• What to work on: Gather each line of the data below that contains the word "worden", copying every such line. Matching is case-sensitive.

((

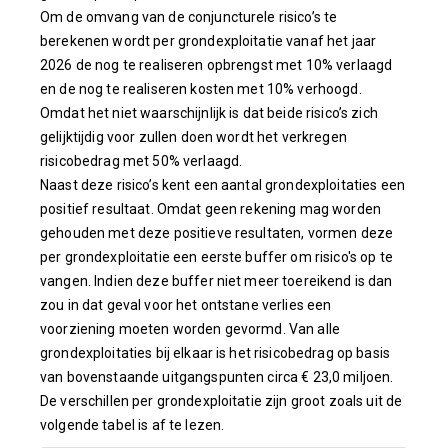
Om de omvang van de conjuncturele risico’s te
berekenen wordt per grondexploitatie vanaf het jaar
2026 de nog te realiseren opbrengst met 10% verlaagd
en de nog te realiseren kosten met 10% verhoogd.
Omdat het niet waarschijnlijk is dat beide risico’s zich
gelijktijdig voor zullen doen wordt het verkregen
risicobedrag met 50% verlaagd.
Naast deze risico’s kent een aantal grondexploitaties een
positief resultaat. Omdat geen rekening mag worden
gehouden met deze positieve resultaten, vormen deze
per grondexploitatie een eerste buffer om risico's op te
vangen. Indien deze buffer niet meer toereikend is dan
zou in dat geval voor het ontstane verlies een
voorziening moeten worden gevormd. Van alle
grondexploitaties bij elkaar is het risicobedrag op basis
van bovenstaande uitgangspunten circa € 23,0 miljoen.
De verschillen per grondexploitatie zijn groot zoals uit de
volgende tabel is af te lezen.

))

• Response below:
positief resultaat. Omdat geen rekening mag worden
voorziening moeten worden gevormd. Van alle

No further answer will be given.